═════ Exercise data
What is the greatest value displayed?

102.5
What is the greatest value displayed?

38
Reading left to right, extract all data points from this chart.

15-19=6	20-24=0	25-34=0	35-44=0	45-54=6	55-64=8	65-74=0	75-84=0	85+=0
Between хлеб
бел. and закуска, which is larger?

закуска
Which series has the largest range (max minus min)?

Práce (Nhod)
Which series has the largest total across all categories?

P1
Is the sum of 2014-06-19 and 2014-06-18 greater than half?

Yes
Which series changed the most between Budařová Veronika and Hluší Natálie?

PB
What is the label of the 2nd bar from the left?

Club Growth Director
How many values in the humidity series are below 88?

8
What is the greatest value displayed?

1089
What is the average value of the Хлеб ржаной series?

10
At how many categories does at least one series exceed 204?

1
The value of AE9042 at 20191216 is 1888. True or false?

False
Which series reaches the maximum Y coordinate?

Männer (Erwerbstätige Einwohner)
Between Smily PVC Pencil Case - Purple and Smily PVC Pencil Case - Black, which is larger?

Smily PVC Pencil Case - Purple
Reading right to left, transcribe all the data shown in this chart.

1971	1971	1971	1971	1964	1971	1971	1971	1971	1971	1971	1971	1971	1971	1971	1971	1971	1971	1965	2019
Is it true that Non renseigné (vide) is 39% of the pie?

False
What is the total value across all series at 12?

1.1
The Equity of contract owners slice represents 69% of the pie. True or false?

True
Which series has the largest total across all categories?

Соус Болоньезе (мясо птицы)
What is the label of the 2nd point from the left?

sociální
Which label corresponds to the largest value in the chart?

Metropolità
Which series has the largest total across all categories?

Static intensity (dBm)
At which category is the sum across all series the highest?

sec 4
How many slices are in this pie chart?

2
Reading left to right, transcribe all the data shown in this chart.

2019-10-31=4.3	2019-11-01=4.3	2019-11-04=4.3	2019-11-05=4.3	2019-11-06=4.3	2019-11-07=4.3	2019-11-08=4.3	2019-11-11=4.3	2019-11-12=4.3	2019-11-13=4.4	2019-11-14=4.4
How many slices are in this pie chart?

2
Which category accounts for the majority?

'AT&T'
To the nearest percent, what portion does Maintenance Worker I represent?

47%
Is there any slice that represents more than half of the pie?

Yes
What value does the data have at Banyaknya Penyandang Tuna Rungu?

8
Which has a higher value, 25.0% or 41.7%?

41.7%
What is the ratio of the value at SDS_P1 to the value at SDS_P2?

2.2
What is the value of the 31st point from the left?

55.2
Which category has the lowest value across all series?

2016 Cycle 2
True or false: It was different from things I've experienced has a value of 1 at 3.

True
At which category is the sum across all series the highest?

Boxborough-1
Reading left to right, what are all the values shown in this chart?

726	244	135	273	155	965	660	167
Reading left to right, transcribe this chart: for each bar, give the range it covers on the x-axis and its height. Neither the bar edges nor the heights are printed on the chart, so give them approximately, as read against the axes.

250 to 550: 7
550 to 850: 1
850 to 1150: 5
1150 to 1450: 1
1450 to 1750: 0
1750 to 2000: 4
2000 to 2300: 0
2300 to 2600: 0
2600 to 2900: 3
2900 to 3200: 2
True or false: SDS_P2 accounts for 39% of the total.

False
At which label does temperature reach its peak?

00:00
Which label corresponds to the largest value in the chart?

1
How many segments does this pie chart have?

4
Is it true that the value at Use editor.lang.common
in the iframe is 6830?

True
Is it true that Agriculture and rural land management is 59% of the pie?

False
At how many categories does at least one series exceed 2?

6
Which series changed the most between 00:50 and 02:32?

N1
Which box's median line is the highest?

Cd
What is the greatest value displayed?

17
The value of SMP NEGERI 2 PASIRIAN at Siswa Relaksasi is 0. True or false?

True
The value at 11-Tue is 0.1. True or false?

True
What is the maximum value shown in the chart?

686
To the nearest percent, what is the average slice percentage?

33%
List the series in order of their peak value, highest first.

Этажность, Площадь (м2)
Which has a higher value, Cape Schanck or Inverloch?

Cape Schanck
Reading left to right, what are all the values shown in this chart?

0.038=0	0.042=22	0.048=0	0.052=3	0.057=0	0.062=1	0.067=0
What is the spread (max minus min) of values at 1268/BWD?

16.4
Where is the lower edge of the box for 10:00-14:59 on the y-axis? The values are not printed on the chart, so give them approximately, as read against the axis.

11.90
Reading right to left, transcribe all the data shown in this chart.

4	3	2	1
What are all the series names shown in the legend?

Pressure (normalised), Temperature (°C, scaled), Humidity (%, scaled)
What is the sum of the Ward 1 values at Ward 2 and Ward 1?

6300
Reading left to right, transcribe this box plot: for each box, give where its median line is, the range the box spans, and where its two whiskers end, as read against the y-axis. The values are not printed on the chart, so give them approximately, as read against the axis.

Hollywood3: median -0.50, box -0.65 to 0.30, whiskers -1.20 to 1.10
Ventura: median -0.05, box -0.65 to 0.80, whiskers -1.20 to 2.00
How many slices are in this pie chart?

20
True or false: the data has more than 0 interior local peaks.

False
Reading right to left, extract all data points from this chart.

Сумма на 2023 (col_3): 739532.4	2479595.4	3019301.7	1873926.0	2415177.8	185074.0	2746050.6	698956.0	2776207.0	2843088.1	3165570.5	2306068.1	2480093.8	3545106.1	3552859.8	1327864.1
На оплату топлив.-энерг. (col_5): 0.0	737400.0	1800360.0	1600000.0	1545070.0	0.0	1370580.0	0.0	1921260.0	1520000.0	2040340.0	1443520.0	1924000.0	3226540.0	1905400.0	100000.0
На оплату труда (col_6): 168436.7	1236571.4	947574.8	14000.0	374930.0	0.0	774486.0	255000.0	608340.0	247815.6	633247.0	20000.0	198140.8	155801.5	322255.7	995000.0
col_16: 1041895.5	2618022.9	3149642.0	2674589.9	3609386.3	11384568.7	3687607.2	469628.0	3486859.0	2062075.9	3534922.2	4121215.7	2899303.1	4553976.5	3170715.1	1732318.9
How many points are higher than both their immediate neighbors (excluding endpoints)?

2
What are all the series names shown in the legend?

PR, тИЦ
══════════
**Task objective:** Print all of the material above again, line for line, with no changes.

**Output for this task:**
What is the greatest value displayed?

102.5
What is the greatest value displayed?

38
Reading left to right, extract all data points from this chart.

15-19=6	20-24=0	25-34=0	35-44=0	45-54=6	55-64=8	65-74=0	75-84=0	85+=0
Between хлеб
бел. and закуска, which is larger?

закуска
Which series has the largest range (max minus min)?

Práce (Nhod)
Which series has the largest total across all categories?

P1
Is the sum of 2014-06-19 and 2014-06-18 greater than half?

Yes
Which series changed the most between Budařová Veronika and Hluší Natálie?

PB
What is the label of the 2nd bar from the left?

Club Growth Director
How many values in the humidity series are below 88?

8
What is the greatest value displayed?

1089
What is the average value of the Хлеб ржаной series?

10
At how many categories does at least one series exceed 204?

1
The value of AE9042 at 20191216 is 1888. True or false?

False
Which series reaches the maximum Y coordinate?

Männer (Erwerbstätige Einwohner)
Between Smily PVC Pencil Case - Purple and Smily PVC Pencil Case - Black, which is larger?

Smily PVC Pencil Case - Purple
Reading right to left, transcribe all the data shown in this chart.

1971	1971	1971	1971	1964	1971	1971	1971	1971	1971	1971	1971	1971	1971	1971	1971	1971	1971	1965	2019
Is it true that Non renseigné (vide) is 39% of the pie?

False
What is the total value across all series at 12?

1.1
The Equity of contract owners slice represents 69% of the pie. True or false?

True
Which series has the largest total across all categories?

Соус Болоньезе (мясо птицы)
What is the label of the 2nd point from the left?

sociální
Which label corresponds to the largest value in the chart?

Metropolità
Which series has the largest total across all categories?

Static intensity (dBm)
At which category is the sum across all series the highest?

sec 4
How many slices are in this pie chart?

2
Reading left to right, transcribe all the data shown in this chart.

2019-10-31=4.3	2019-11-01=4.3	2019-11-04=4.3	2019-11-05=4.3	2019-11-06=4.3	2019-11-07=4.3	2019-11-08=4.3	2019-11-11=4.3	2019-11-12=4.3	2019-11-13=4.4	2019-11-14=4.4
How many slices are in this pie chart?

2
Which category accounts for the majority?

'AT&T'
To the nearest percent, what portion does Maintenance Worker I represent?

47%
Is there any slice that represents more than half of the pie?

Yes
What value does the data have at Banyaknya Penyandang Tuna Rungu?

8
Which has a higher value, 25.0% or 41.7%?

41.7%
What is the ratio of the value at SDS_P1 to the value at SDS_P2?

2.2
What is the value of the 31st point from the left?

55.2
Which category has the lowest value across all series?

2016 Cycle 2
True or false: It was different from things I've experienced has a value of 1 at 3.

True
At which category is the sum across all series the highest?

Boxborough-1
Reading left to right, what are all the values shown in this chart?

726	244	135	273	155	965	660	167
Reading left to right, transcribe this chart: for each bar, give the range it covers on the x-axis and its height. Neither the bar edges nor the heights are printed on the chart, so give them approximately, as read against the axes.

250 to 550: 7
550 to 850: 1
850 to 1150: 5
1150 to 1450: 1
1450 to 1750: 0
1750 to 2000: 4
2000 to 2300: 0
2300 to 2600: 0
2600 to 2900: 3
2900 to 3200: 2
True or false: SDS_P2 accounts for 39% of the total.

False
At which label does temperature reach its peak?

00:00
Which label corresponds to the largest value in the chart?

1
How many segments does this pie chart have?

4
Is it true that the value at Use editor.lang.common
in the iframe is 6830?

True
Is it true that Agriculture and rural land management is 59% of the pie?

False
At how many categories does at least one series exceed 2?

6
Which series changed the most between 00:50 and 02:32?

N1
Which box's median line is the highest?

Cd
What is the greatest value displayed?

17
The value of SMP NEGERI 2 PASIRIAN at Siswa Relaksasi is 0. True or false?

True
The value at 11-Tue is 0.1. True or false?

True
What is the maximum value shown in the chart?

686
To the nearest percent, what is the average slice percentage?

33%
List the series in order of their peak value, highest first.

Этажность, Площадь (м2)
Which has a higher value, Cape Schanck or Inverloch?

Cape Schanck
Reading left to right, what are all the values shown in this chart?

0.038=0	0.042=22	0.048=0	0.052=3	0.057=0	0.062=1	0.067=0
What is the spread (max minus min) of values at 1268/BWD?

16.4
Where is the lower edge of the box for 10:00-14:59 on the y-axis? The values are not printed on the chart, so give them approximately, as read against the axis.

11.90
Reading right to left, transcribe all the data shown in this chart.

4	3	2	1
What are all the series names shown in the legend?

Pressure (normalised), Temperature (°C, scaled), Humidity (%, scaled)
What is the sum of the Ward 1 values at Ward 2 and Ward 1?

6300
Reading left to right, transcribe this box plot: for each box, give where its median line is, the range the box spans, and where its two whiskers end, as read against the y-axis. The values are not printed on the chart, so give them approximately, as read against the axis.

Hollywood3: median -0.50, box -0.65 to 0.30, whiskers -1.20 to 1.10
Ventura: median -0.05, box -0.65 to 0.80, whiskers -1.20 to 2.00
How many slices are in this pie chart?

20
True or false: the data has more than 0 interior local peaks.

False
Reading right to left, extract all data points from this chart.

Сумма на 2023 (col_3): 739532.4	2479595.4	3019301.7	1873926.0	2415177.8	185074.0	2746050.6	698956.0	2776207.0	2843088.1	3165570.5	2306068.1	2480093.8	3545106.1	3552859.8	1327864.1
На оплату топлив.-энерг. (col_5): 0.0	737400.0	1800360.0	1600000.0	1545070.0	0.0	1370580.0	0.0	1921260.0	1520000.0	2040340.0	1443520.0	1924000.0	3226540.0	1905400.0	100000.0
На оплату труда (col_6): 168436.7	1236571.4	947574.8	14000.0	374930.0	0.0	774486.0	255000.0	608340.0	247815.6	633247.0	20000.0	198140.8	155801.5	322255.7	995000.0
col_16: 1041895.5	2618022.9	3149642.0	2674589.9	3609386.3	11384568.7	3687607.2	469628.0	3486859.0	2062075.9	3534922.2	4121215.7	2899303.1	4553976.5	3170715.1	1732318.9
How many points are higher than both their immediate neighbors (excluding endpoints)?

2
What are all the series names shown in the legend?

PR, тИЦ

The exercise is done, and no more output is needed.